**DATA EXTRACT:**
----------
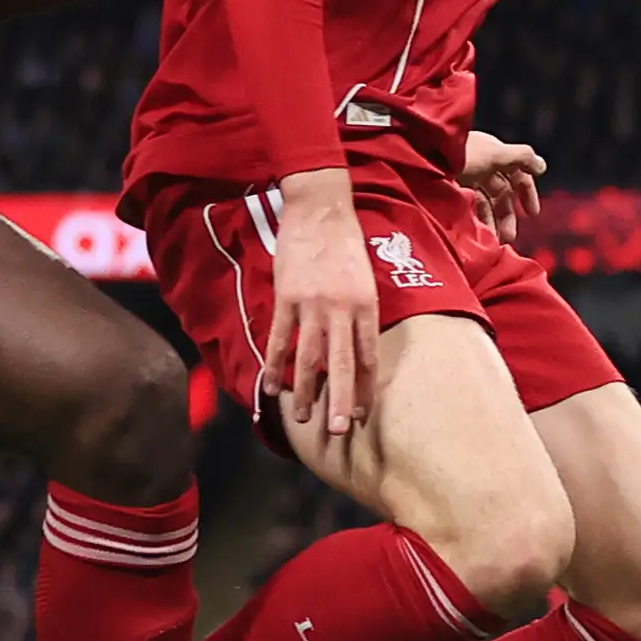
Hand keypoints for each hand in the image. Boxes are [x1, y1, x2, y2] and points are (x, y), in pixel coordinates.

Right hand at [262, 167, 381, 438]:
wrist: (320, 208)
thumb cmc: (345, 244)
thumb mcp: (365, 279)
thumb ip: (361, 313)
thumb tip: (356, 348)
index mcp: (366, 305)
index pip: (368, 356)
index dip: (365, 388)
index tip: (362, 415)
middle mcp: (342, 308)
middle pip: (342, 363)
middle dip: (340, 400)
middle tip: (339, 432)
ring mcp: (313, 303)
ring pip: (309, 356)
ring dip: (305, 390)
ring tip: (302, 418)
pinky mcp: (287, 296)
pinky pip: (280, 337)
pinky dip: (275, 364)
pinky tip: (272, 386)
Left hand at [459, 130, 547, 242]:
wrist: (421, 153)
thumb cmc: (460, 152)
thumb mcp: (494, 153)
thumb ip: (521, 158)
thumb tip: (542, 166)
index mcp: (493, 154)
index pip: (517, 174)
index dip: (527, 193)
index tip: (533, 214)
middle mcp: (481, 164)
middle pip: (501, 192)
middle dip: (507, 214)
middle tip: (510, 238)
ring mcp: (464, 176)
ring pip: (485, 201)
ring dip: (492, 220)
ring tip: (495, 242)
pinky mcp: (449, 188)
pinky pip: (468, 206)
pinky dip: (476, 218)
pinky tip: (478, 233)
----------
**ACTIVITY:**
The images are to be left out while the entries are written out exactly.

**RESULT OF THIS EXERCISE:**
Hand keypoints for each hand in the image. Boxes are [x1, y1, x2, y2] and points are (x, y), in pixel coordinates.

Right hand at [262, 167, 381, 438]:
wrist: (320, 208)
thumb cmc: (345, 244)
thumb mcp: (365, 279)
thumb ip: (361, 313)
thumb tip: (356, 348)
index mcp: (366, 305)
index pip: (368, 356)
index dip: (365, 388)
index tip: (362, 415)
middle mcp: (342, 308)
middle pip: (342, 363)
middle dip: (340, 400)
middle tip: (339, 432)
ring mcp: (313, 303)
ring pip: (309, 356)
ring dip: (305, 390)
ring tip: (302, 418)
pinky mcp: (287, 296)
pinky pip: (280, 337)
pinky dip: (275, 364)
pinky tip: (272, 386)
Left hand at [459, 130, 547, 242]:
wrist: (421, 153)
thumb cmc: (460, 152)
thumb mcp: (494, 153)
thumb ip: (521, 158)
thumb tip: (542, 166)
index mcp: (493, 154)
index pip: (517, 174)
index dip: (527, 193)
index tip: (533, 214)
middle mcp: (481, 164)
middle pip: (501, 192)
middle dip: (507, 214)
middle tip: (510, 238)
ring mcp: (464, 176)
ring pip: (485, 201)
ring dip: (492, 220)
ring tip: (495, 242)
pinky mcp: (449, 188)
pinky pip: (468, 206)
pinky dip: (476, 218)
pinky tip: (478, 233)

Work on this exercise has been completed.